3.3 Methodiek De huisartsen werkzaam in Blankenberge worden geselecteerd als onderzoekspopulatie. Blankenberge is een gemeente met bijna 20 000 inwoners en heeft een stedelijk karakter. In de zomermaanden stijgt de bevolking exponentieel door toerisme en tweedeverblijvers. Er is een ziekenhuis aanwezig, namelijk VZWGO, campus Fabiola, dat een spoedgevallendienst met MUG heeft.
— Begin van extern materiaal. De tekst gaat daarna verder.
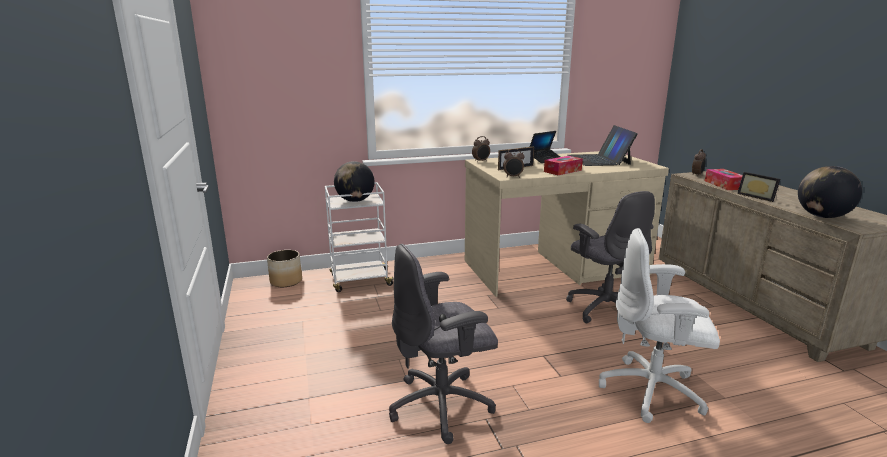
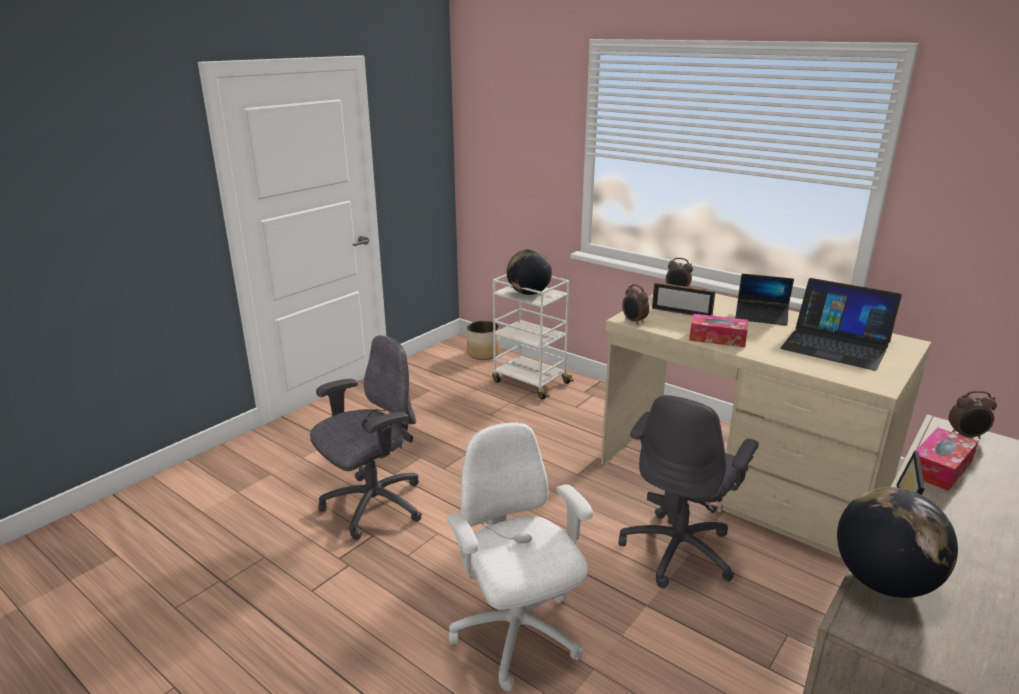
camera: 55 degrees right, 5 degrees up
grey office chair [389,244,498,444] -> grey office chair turned 105 degrees clockwise [310,335,422,540]
laptop [568,125,638,166] -> laptop turned 105 degrees counterclockwise [780,278,902,371]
Bij de aanvang van dit deel van de
studie (september 2011), zijn 18 huisartsen werkzaam in
Blankenberge. Er zijn ook 2 HAIO’s werkzaam. Van deze 18 huisartsen, zijn er 16 ingeschreven in de wachtdienst. De overige 2 artsen zijn vrijgesteld door hun leeftijd. Van deze 18 huisartsen, werken er 10 solo. Er zijn 2 groepspraktijken met 3 artsen. Er is een groepspraktijk met 2 artsen. Een HAIO werkt in een groepspraktijk met 3 andere artsen. Ik werk bij een solo-arts. Het initiële idee was om de onderzoekspopulatie te kiezen aan de hand van een LOK-groep. De huisartsen in Blankenberge echter, behoren tot 3 verschillende LOK-groepen. Daarom wordt gekozen om de artsen werkzaam in de gemeente Blankenberge als onderzoeksgroep te kiezen.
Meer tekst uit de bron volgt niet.